Selain itu, niat utama dari DPD RI adalah menciptakan keseimbangan, sehingga diperlukan perwakilan secara kuantitatif yang seimbang dengan perwakilan kualitatif.
"Saya pribadi setuju dengan pengembalian Utusan Golongan. Persoalan pertama adalah perlunya payung hukum. Hal itu perlu dipertimbangkan dengan baik, karena setelah dihapus, kemudian diadakan kembali," ujarnya.
Setelah ada legitimasi atau payung hukumnya, kata Rahmat, persoalannya adalah mengenai variabel pengisian Utusan Golongan tersebut.
Rahmat menyarankan agar tidak terlalu terpengaruh oleh teori barat atau mengadopsi dari negara lain. Menurutnya, Indonesia memiliki banyak contoh kearifan lokal yang dapat digunakan sebagai variabel pengisian Utusan Golongan di MPR.

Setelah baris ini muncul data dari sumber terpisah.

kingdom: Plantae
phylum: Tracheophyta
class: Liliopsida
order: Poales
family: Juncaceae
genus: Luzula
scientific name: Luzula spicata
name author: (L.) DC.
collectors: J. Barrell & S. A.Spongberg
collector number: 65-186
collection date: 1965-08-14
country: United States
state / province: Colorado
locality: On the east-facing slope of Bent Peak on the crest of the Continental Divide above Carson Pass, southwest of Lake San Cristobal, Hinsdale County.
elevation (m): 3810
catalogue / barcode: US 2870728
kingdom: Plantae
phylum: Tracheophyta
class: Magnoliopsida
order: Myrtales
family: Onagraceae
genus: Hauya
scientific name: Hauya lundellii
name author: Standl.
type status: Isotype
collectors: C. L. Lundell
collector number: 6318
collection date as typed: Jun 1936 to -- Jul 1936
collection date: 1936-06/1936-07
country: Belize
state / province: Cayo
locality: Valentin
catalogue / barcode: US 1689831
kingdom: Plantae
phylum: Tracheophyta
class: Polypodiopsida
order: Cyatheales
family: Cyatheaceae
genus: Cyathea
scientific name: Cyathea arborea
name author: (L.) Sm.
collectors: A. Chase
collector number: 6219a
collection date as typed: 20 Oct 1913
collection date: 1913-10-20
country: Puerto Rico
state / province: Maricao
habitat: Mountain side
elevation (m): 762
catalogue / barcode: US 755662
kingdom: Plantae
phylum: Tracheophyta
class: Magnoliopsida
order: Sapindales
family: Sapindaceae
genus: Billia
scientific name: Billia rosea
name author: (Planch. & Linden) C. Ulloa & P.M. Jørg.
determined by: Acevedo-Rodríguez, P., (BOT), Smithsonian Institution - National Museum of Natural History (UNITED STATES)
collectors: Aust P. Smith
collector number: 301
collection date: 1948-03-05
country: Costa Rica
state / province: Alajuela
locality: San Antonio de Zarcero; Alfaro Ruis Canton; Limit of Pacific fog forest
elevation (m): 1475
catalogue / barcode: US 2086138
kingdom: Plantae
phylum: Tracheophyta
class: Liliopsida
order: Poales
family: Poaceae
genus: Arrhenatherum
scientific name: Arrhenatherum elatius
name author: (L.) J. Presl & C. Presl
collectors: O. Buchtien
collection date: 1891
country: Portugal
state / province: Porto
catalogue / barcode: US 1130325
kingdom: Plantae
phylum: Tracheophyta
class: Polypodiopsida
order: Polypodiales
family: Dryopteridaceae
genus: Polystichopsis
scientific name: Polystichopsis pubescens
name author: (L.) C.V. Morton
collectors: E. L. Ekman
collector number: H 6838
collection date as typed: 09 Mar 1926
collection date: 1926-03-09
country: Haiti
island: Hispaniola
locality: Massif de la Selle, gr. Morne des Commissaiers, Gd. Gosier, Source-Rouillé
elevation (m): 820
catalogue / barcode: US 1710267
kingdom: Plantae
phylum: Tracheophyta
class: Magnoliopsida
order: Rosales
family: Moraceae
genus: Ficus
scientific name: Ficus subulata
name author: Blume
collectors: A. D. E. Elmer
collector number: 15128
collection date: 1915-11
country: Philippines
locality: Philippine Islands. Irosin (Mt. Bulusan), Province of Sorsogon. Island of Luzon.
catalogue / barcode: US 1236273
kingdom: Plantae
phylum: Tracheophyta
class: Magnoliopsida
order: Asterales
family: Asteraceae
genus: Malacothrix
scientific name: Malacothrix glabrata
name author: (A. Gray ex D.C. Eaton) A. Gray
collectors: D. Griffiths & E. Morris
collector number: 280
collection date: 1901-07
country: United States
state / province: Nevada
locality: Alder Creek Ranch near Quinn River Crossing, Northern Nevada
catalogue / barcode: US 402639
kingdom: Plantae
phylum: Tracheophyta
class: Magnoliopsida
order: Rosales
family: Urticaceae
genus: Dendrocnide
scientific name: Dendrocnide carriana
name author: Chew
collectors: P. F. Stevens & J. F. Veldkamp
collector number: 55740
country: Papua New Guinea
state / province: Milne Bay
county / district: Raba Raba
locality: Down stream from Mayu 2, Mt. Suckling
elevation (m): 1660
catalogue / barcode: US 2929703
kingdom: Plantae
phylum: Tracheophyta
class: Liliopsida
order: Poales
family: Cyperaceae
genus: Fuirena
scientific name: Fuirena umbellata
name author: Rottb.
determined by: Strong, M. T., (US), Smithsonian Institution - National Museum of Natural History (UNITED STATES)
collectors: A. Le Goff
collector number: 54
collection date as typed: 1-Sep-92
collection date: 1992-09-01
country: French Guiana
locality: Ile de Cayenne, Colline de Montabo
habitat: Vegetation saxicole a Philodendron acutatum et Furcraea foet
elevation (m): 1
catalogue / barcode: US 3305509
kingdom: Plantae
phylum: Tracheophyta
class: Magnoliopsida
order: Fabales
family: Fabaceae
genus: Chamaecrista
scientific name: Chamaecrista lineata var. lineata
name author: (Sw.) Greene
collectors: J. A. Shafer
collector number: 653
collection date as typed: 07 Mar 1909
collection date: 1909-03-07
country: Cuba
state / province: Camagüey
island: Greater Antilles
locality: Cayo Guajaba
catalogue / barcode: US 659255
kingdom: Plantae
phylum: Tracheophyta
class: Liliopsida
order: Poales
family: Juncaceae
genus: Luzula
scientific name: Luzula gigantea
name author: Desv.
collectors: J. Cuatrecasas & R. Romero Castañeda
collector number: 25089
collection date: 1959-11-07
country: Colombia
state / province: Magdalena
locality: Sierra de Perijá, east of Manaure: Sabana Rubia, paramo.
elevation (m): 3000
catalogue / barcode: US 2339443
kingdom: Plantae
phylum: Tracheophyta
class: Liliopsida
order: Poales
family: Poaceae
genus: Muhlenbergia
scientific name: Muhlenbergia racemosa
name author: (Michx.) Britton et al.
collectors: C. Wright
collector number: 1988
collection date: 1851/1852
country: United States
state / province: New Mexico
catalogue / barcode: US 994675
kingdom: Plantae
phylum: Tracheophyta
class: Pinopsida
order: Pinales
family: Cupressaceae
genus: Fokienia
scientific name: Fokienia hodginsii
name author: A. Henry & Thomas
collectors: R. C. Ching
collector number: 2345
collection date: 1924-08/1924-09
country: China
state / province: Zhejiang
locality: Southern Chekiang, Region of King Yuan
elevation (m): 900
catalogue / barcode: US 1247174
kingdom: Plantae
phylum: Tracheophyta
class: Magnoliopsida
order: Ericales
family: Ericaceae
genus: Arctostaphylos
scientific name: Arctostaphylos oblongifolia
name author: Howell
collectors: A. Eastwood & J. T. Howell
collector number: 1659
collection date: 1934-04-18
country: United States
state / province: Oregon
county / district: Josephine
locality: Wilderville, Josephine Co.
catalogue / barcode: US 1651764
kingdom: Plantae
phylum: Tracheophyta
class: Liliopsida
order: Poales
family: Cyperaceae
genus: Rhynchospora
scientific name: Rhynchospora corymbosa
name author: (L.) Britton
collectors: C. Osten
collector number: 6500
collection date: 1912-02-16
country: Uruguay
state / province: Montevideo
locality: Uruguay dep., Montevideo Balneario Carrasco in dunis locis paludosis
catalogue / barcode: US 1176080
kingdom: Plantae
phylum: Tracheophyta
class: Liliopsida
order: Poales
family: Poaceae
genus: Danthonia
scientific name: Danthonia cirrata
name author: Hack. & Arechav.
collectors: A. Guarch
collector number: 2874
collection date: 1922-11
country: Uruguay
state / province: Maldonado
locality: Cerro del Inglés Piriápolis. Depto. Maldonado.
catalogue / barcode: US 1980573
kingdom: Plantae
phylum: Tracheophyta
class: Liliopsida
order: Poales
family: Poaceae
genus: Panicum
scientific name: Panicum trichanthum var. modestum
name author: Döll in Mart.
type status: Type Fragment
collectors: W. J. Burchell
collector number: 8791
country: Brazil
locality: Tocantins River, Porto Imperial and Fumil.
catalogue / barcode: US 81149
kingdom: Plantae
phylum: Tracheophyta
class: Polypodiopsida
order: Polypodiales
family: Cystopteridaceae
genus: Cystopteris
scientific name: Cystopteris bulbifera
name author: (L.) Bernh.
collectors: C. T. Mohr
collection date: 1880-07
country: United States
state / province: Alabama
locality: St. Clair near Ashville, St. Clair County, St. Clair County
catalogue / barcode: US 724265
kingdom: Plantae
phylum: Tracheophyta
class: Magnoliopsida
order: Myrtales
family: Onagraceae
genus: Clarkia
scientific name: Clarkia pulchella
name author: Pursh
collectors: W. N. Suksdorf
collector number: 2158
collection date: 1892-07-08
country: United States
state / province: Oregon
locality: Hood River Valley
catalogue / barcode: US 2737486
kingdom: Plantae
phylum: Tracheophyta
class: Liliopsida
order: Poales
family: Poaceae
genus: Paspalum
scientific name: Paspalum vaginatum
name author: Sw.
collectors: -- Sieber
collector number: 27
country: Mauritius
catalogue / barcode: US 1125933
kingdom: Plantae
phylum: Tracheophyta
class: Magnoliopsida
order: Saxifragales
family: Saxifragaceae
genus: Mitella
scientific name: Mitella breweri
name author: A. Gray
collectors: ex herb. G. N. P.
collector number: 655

"Kita memiliki banyak kearifan lokal yang dapat dijadikan dasar untuk pengisian Utusan Golongan di MPR. Jangan terlalu terfokus pada pandangan luar negeri. Kita bisa mengambil contoh dari budaya dan adat istiadat suku-suku yang ada di Indonesia," ujarnya.
Di sisi lain, Prof. Dr. Aminudin Ilmar, Dosen Hukum Unhas, justru berpendapat bahwa lebih baik jika Utusan Golongan dimasukkan ke dalam kamar DPD, sekaligus memperkuat peran DPD.
"Caranya adalah dengan memasukkan Utusan Golongan ke dalam DPD RI. Hal ini akan menciptakan kesetaraan dengan DPR, sehingga DPD tidak hanya terdiri dari 4 orang, tetapi juga ditambah dengan Utusan Golongan tersebut. Dengan demikian, apa yang diputuskan oleh DPR dapat dikoreksi oleh DPD RI," ujarnya.
Prof. Dr. Phil. Sukri Tamma, M.Si. (Dekan Fisip Unhas) menyatakan bahwa mereka sedang mencoba mencari tahu dasar pengisian Utusan Golongan tersebut. Menurutnya, organisasi atau golongan di Indonesia sangat banyak. Artinya, semua golongan mungkin ingin menjadi utusan.
"Jika berbicara dalam jangka pendek, pengisian Utusan Golongan dapat menggunakan indikator umum. Ada lembaga keagamaan, golongan profesi, dan sebagainya. Tinggal diatur agar adil. Apakah diwakili oleh satu orang atau lebih, ini juga merupakan masalah yang perlu dicari dasarnya," tambahnya.
Dr. Fitra Arsil, SH., MH, Dosen Fakultas Hukum UI, menyampaikan bahwa secara teknis, pengisian Utusan Golongan merupakan hal yang rumit.
Hal ini karena harus mengakomodasi banyak kelompok yang ada di Indonesia. Namun menurutnya, pengisian Utusan Golongan di MPR bisa dilakukan seperti di negara lain.
"Masalahnya adalah siapa yang dapat menjadi Utusan Golongan. Kita bisa mencontoh negara lain. Ada yang diangkat langsung oleh kepala negara, dipilih oleh komunitasnya, atau otomatis karena jabatannya. Misalnya mantan presiden bisa menjadi Utusan atau tokoh-tokoh yang berjasa," katanya.